+++ GIVEN DATA +++

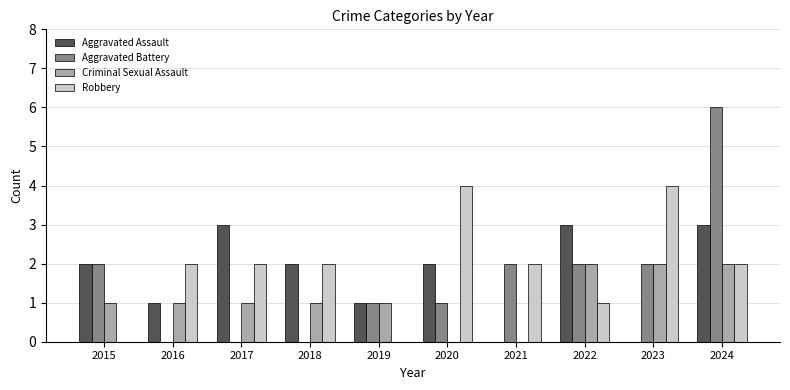

What is the total value across all series at 2017?

6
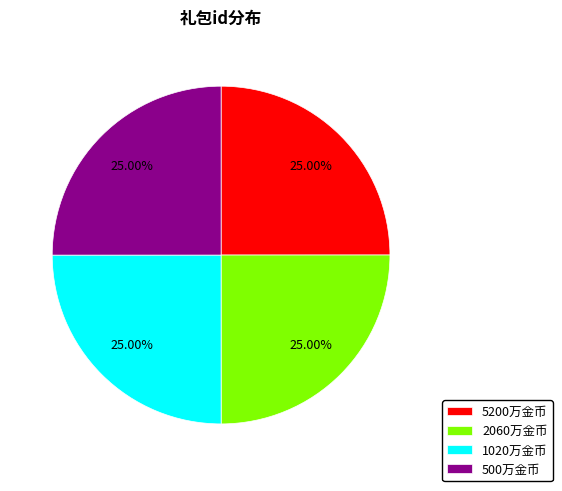

What is the ratio of the value at 5200万金币 to the value at 1020万金币?

1.0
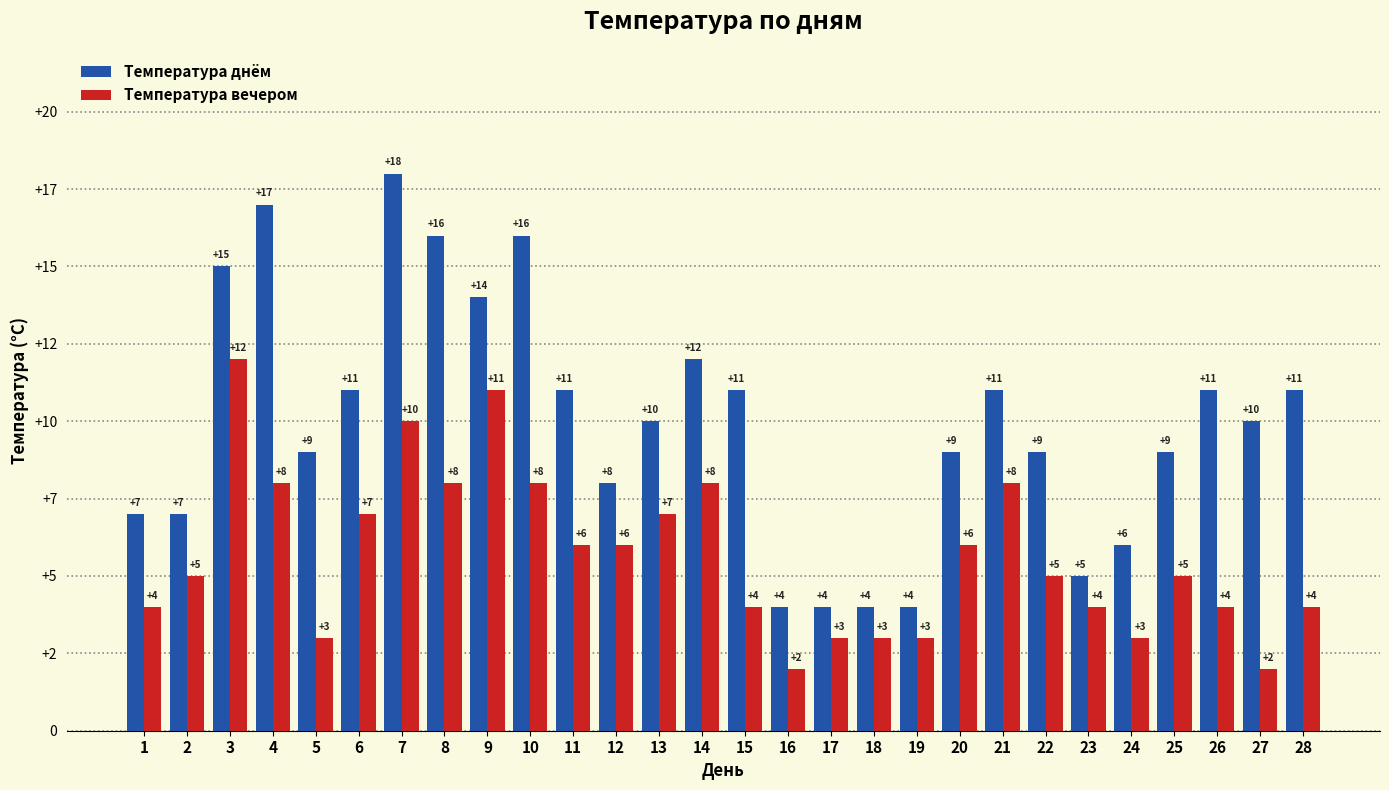

What are all the series names shown in the legend?

Температура днём, Температура вечером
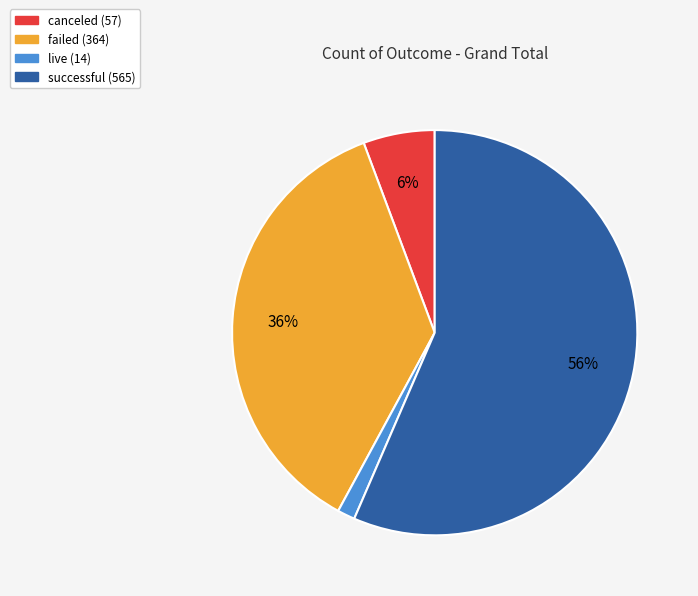

What is the largest slice in the pie chart?

successful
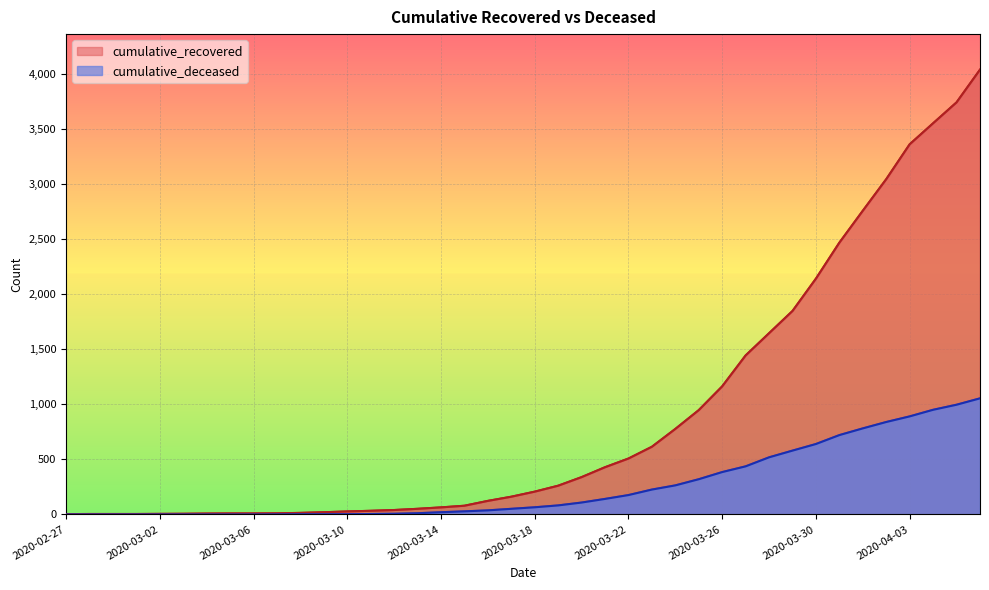

At which label does cumulative_deceased reach its peak?

2020-04-06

+++

WORK ORDER: Copy all of the entries above word for word, leaving out the pictures.

RESULT:
What is the total value across all series at 2017?

6

What is the ratio of the value at 5200万金币 to the value at 1020万金币?

1.0

What are all the series names shown in the legend?

Температура днём, Температура вечером

What is the largest slice in the pie chart?

successful

At which label does cumulative_deceased reach its peak?

2020-04-06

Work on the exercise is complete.